[[ MATERIAL TO PROCESS, beginning ]]

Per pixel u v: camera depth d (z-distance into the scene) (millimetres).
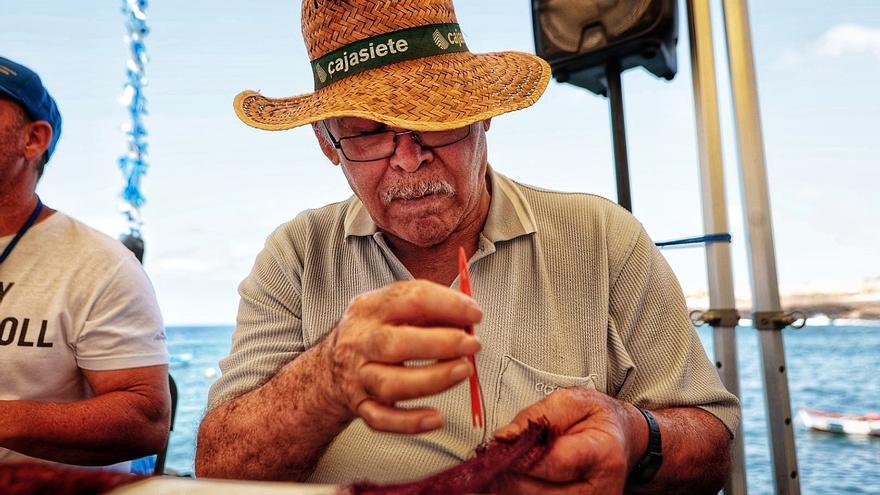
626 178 1904
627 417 848
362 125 1060
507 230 1200
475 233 1219
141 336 1608
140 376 1581
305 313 1235
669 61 1916
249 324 1271
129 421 1481
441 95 1039
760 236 1744
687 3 1892
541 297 1176
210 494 479
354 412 699
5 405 1369
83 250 1610
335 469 1116
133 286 1628
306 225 1324
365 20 1076
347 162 1104
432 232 1089
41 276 1554
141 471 1832
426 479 570
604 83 2080
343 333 640
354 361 613
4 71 1506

[[ MATERIAL TO PROCESS, end ]]

[INSTRUCTIONS TO FOLLOW]:
What is needed is an exact copy of the lines from the one containing "354 412 699" to the end of the data; please add nothing else.

[SOLUTION FOR THIS EXERCISE]:
354 412 699
5 405 1369
83 250 1610
335 469 1116
133 286 1628
306 225 1324
365 20 1076
347 162 1104
432 232 1089
41 276 1554
141 471 1832
426 479 570
604 83 2080
343 333 640
354 361 613
4 71 1506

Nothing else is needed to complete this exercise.